> [Task directions]:
Please reproduce the text of every record below word for word, leaving the pictures out of your answer.

Dataset excerpts

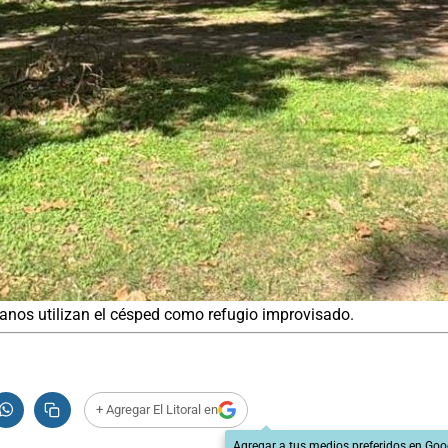
danos utilizan el césped como refugio improvisado.
+ Agregar El Litoral en
Agregar a tus medios preferidos en Goo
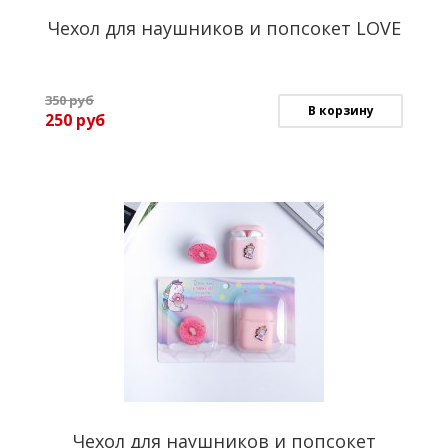
Чехол для наушников и попсокет LOVE
350
руб
В корзину
250
руб
Чехол для наушников и попсокет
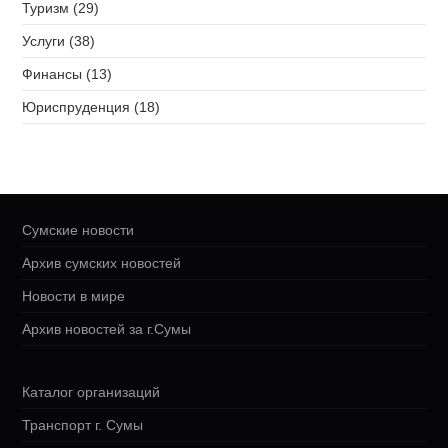
Туризм (29)
Услуги (38)
Финансы (13)
Юриспруденция (18)
Сумские новости
Архив сумских новостей
Новости в мире
Архив новостей за г.Сумы
Каталог организаций
Транспорт г. Сумы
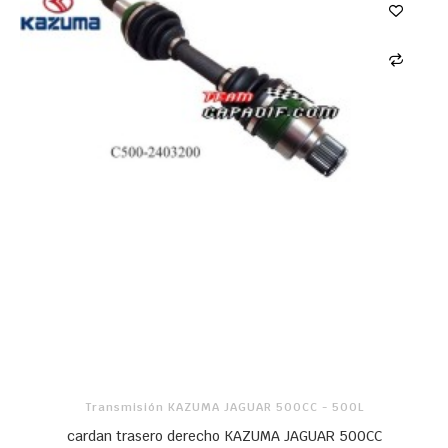
Transmisión KAZUMA JAGUAR 500CC - 500L
cardan trasero derecho KAZUMA JAGUAR 500CC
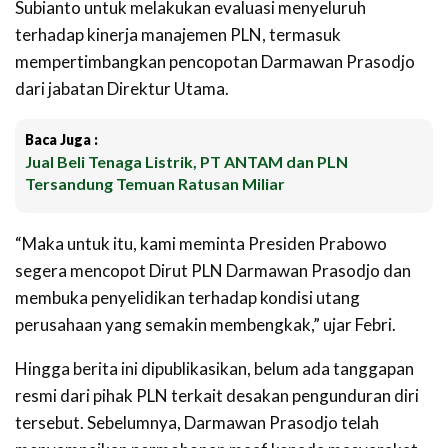
Subianto untuk melakukan evaluasi menyeluruh
terhadap kinerja manajemen PLN, termasuk
mempertimbangkan pencopotan Darmawan Prasodjo
dari jabatan Direktur Utama.
Baca Juga :
Jual Beli Tenaga Listrik, PT ANTAM dan PLN
Tersandung Temuan Ratusan Miliar
“Maka untuk itu, kami meminta Presiden Prabowo
segera mencopot Dirut PLN Darmawan Prasodjo dan
membuka penyelidikan terhadap kondisi utang
perusahaan yang semakin membengkak,” ujar Febri.
Hingga berita ini dipublikasikan, belum ada tanggapan
resmi dari pihak PLN terkait desakan pengunduran diri
tersebut. Sebelumnya, Darmawan Prasodjo telah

> [Exercise output]:
danos utilizan el césped como refugio improvisado.
+ Agregar El Litoral en
Agregar a tus medios preferidos en Goo
Чехол для наушников и попсокет LOVE
350
руб
В корзину
250
руб
Чехол для наушников и попсокет
Туризм (29)
Услуги (38)
Финансы (13)
Юриспруденция (18)
Сумские новости
Архив сумских новостей
Новости в мире
Архив новостей за г.Сумы
Каталог организаций
Транспорт г. Сумы
Transmisión KAZUMA JAGUAR 500CC - 500L
cardan trasero derecho KAZUMA JAGUAR 500CC
Subianto untuk melakukan evaluasi menyeluruh
terhadap kinerja manajemen PLN, termasuk
mempertimbangkan pencopotan Darmawan Prasodjo
dari jabatan Direktur Utama.
Baca Juga :
Jual Beli Tenaga Listrik, PT ANTAM dan PLN
Tersandung Temuan Ratusan Miliar
“Maka untuk itu, kami meminta Presiden Prabowo
segera mencopot Dirut PLN Darmawan Prasodjo dan
membuka penyelidikan terhadap kondisi utang
perusahaan yang semakin membengkak,” ujar Febri.
Hingga berita ini dipublikasikan, belum ada tanggapan
resmi dari pihak PLN terkait desakan pengunduran diri
tersebut. Sebelumnya, Darmawan Prasodjo telah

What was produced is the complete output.